The last type of cheaters are people who don’t consider your survey serious, or perhaps they are doing it with their buddies or when drunk. To clarify, dishonest respondents provide false details about their demographics to get access to your research. Cheating respondents offer false details within the questionnaire. An individual participant could be dishonest and a cheater, affecting data quality negatively in different ways.
It’s important to remember that these groups aren’t separate. A dishonest respondent may use bots; inattentive respondents could cheat etc. There’s likely plenty of overlap since most bad actors don’t care about what strategies they employ to earn money for as long as they’re maximising their profits!
How to stop cheating respondents
- Record time spent in questionnaires to keep participants from spending time searching for answers on Google.

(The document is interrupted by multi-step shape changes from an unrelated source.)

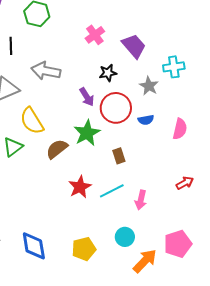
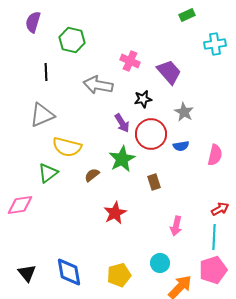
pink cross: (95, 35) -> (130, 61), turned -30
cyan cross: (174, 67) -> (215, 44), moved
gray arrow: (46, 71) -> (98, 85), moved
yellow semicircle: (32, 121) -> (67, 147), turned -44
brown semicircle: (57, 149) -> (92, 175), size x0.7
cyan line: (112, 191) -> (214, 237), moved, turned -60

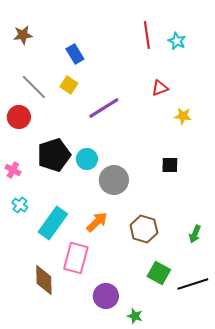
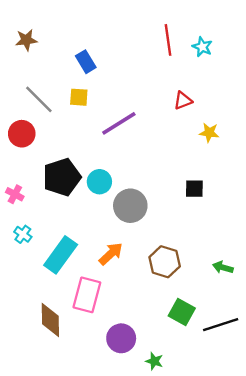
yellow square: (69, 85) -> (79, 97), turned -30
green arrow: (195, 234) -> (223, 267), turned 84

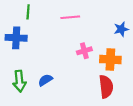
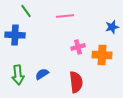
green line: (28, 12) -> (26, 11), turned -40
red semicircle: (106, 87) -> (76, 82), moved

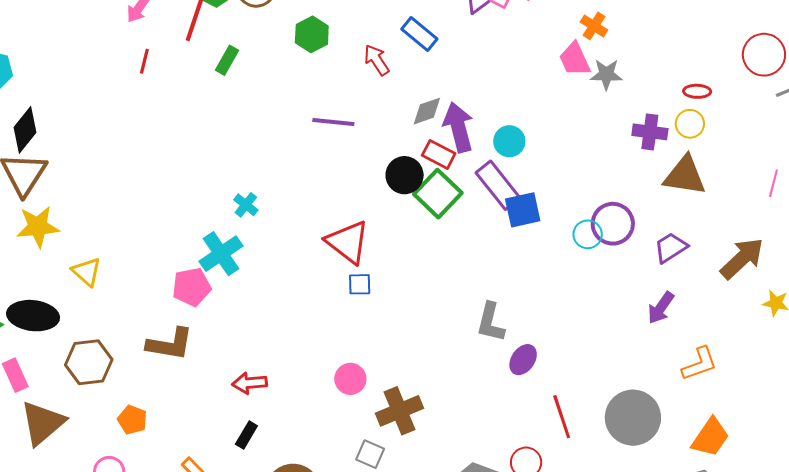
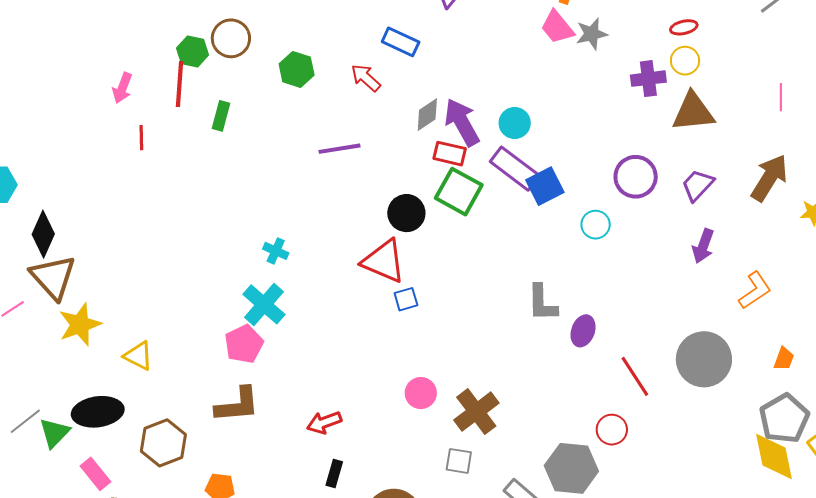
black circle: (405, 175) -> (406, 213), moved
cyan circle: (588, 234) -> (596, 225), moved
orange trapezoid: (710, 437) -> (784, 359), size x0.6

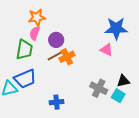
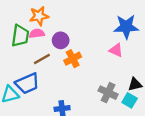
pink semicircle: (35, 33) -> (37, 33), turned 64
green trapezoid: (24, 50) -> (20, 36), moved
brown line: (55, 56) -> (42, 59), moved

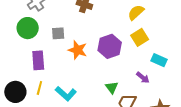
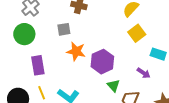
gray square: (58, 33) -> (64, 29), moved
purple hexagon: (110, 46) -> (102, 62), moved
yellow line: (39, 88) -> (42, 93), turned -32

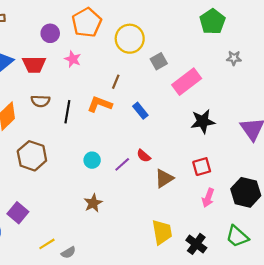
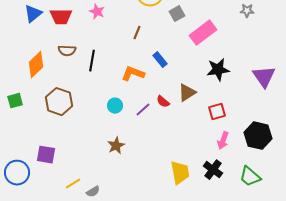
orange L-shape: (100, 104) -> (133, 74), moved
brown triangle: (164, 178) -> (187, 93), moved
purple square: (18, 213) -> (46, 155), turned -30
black cross: (196, 244) -> (213, 170), moved

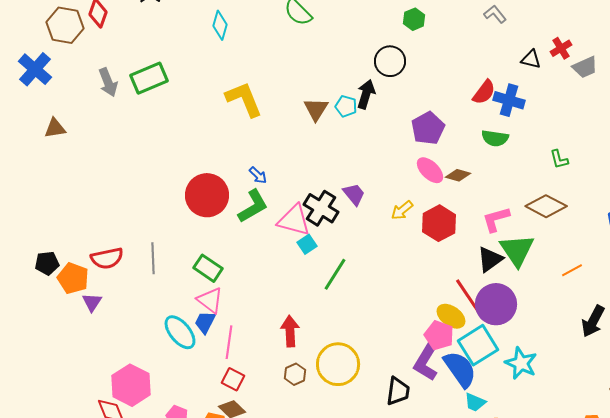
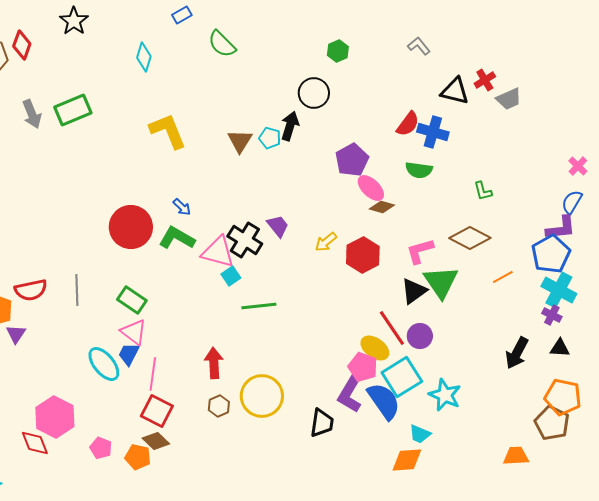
black triangle: (531, 59) -> (455, 91), size x1.4
pink ellipse: (430, 170) -> (371, 188), moved
green L-shape: (253, 206) -> (177, 238), turned -120
orange line: (572, 270) -> (503, 277), moved
green line: (335, 274) -> (259, 306), turned 52
purple circle: (496, 304) -> (420, 336), size x0.6
red square: (233, 379) -> (157, 411), size x1.4
cyan trapezoid: (475, 402) -> (420, 434), moved

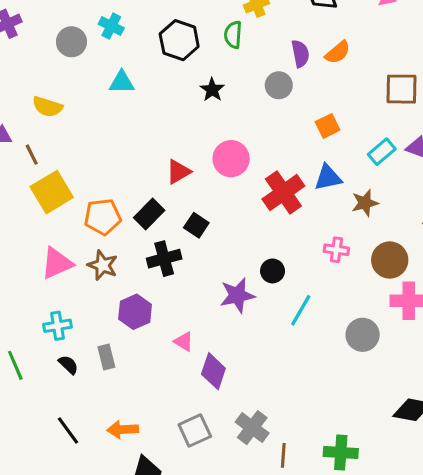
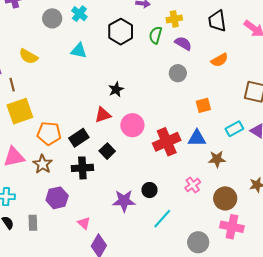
purple semicircle: (300, 54) -> (183, 43), moved, turned -60
black star: (212, 90) -> (116, 89), moved
pink circle: (231, 159) -> (132, 125), moved
pink cross: (336, 250) -> (193, 185), turned 35

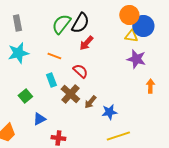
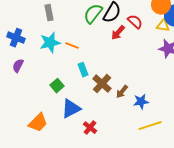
orange line: (54, 56) -> (72, 46), moved
red semicircle: (80, 71) -> (135, 22), moved
blue triangle: (39, 119) -> (71, 109), size x1.5
red cross: (58, 138) -> (90, 128), turned 32

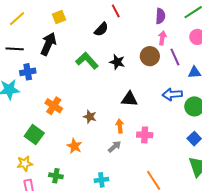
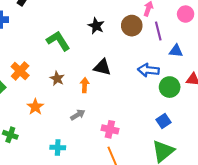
green L-shape: (87, 61) -> (58, 41), moved
orange cross: (54, 106) -> (20, 71), moved
orange arrow: (120, 126) -> (85, 85), moved
pink cross: (145, 135) -> (110, 129), moved

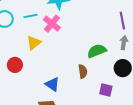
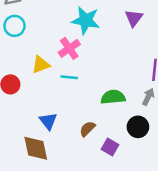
cyan line: (30, 16) -> (69, 77), moved
brown semicircle: (83, 71) -> (87, 129), moved, turned -144

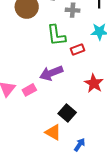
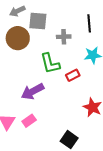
purple arrow: (51, 73) -> (33, 91), moved

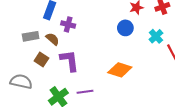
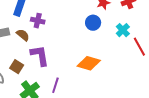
brown square: (41, 59) -> (17, 67), moved
purple line: (85, 92) -> (55, 85), turned -63

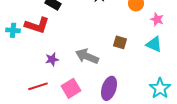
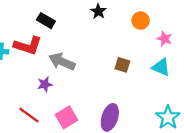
gray arrow: (87, 56) -> (62, 62), moved
red line: (38, 86) -> (29, 115), turned 54

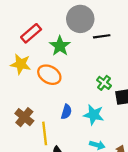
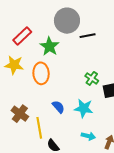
orange ellipse: (49, 75) -> (41, 73), turned 60
blue semicircle: (66, 112) -> (58, 107), turned -56

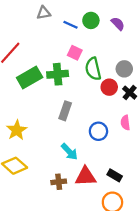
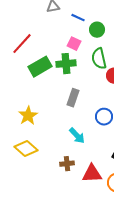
green circle: (91, 20) -> (97, 30), moved
pink square: (75, 53) -> (74, 44), moved
red triangle: (86, 176) -> (92, 174), moved

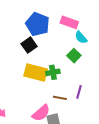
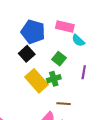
green square: (74, 56) -> (59, 59), moved
yellow rectangle: (36, 73) -> (36, 81), turned 40
purple line: (79, 92) -> (84, 72), moved

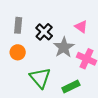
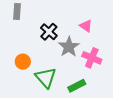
gray rectangle: (18, 25) -> (17, 12), moved
orange circle: (18, 52) -> (23, 62), moved

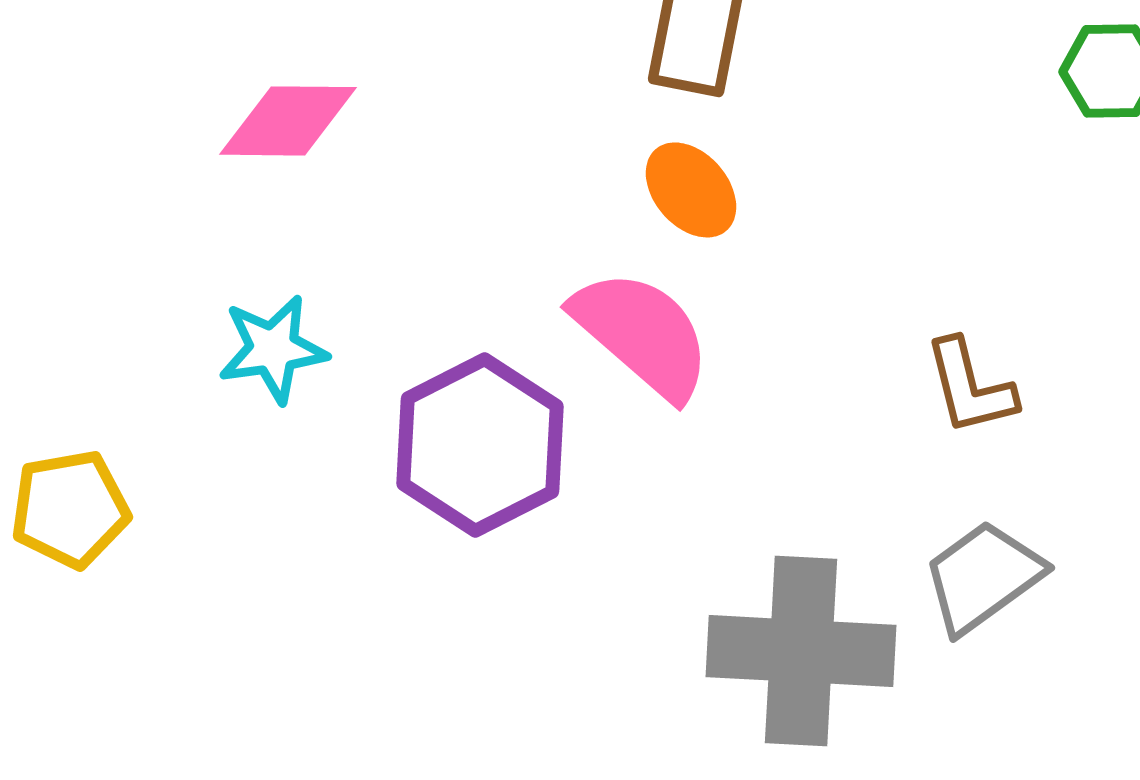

- Ask participants a few queries to clarify the task’s directions after the exercise (to ensure they’ve had a clear understanding of the task and didn’t cheat unintentionally).
- Establish precise criteria for screening data to identify unusual behaviour.
As simple as it sounds, yo could ask an open-ended question at the end of the study: “Did you cheat?”
4. Automated bots
Automated bots are semi-autonomous software designed to take online surveys and complete them with minimal human involvement. Bots are typically identified by random or nonsensical, low-effort text responses. However, because they are not human, there are various ways to identify bots in your data. However, bad-mannered humans are more difficult to spot…
How to stop automated bots from taking surveys
Include a captcha at the beginning of the questionnaire, and you’ll stop the vast majority of automated bots from submitting any answers. Also, if your research is extremely interactive (such as a cognitive or reaction time test), the bots will not be able to finish it effectively.
Include open-ended research questions (e.g., “What did you think of this research? ?”). Examine your research data to find low-effort incoherent responses to these inquiries. Most bot answers are unclear, and you might see the same phrases utilised in multiple responses.
Look over to see if your database contains random answer patterns. If you’re seeking a more straightforward approach, try adding several questions duplicated at different times within the research. Human responses will give consistent answers, while an automated system will likely give identical answers repeatedly.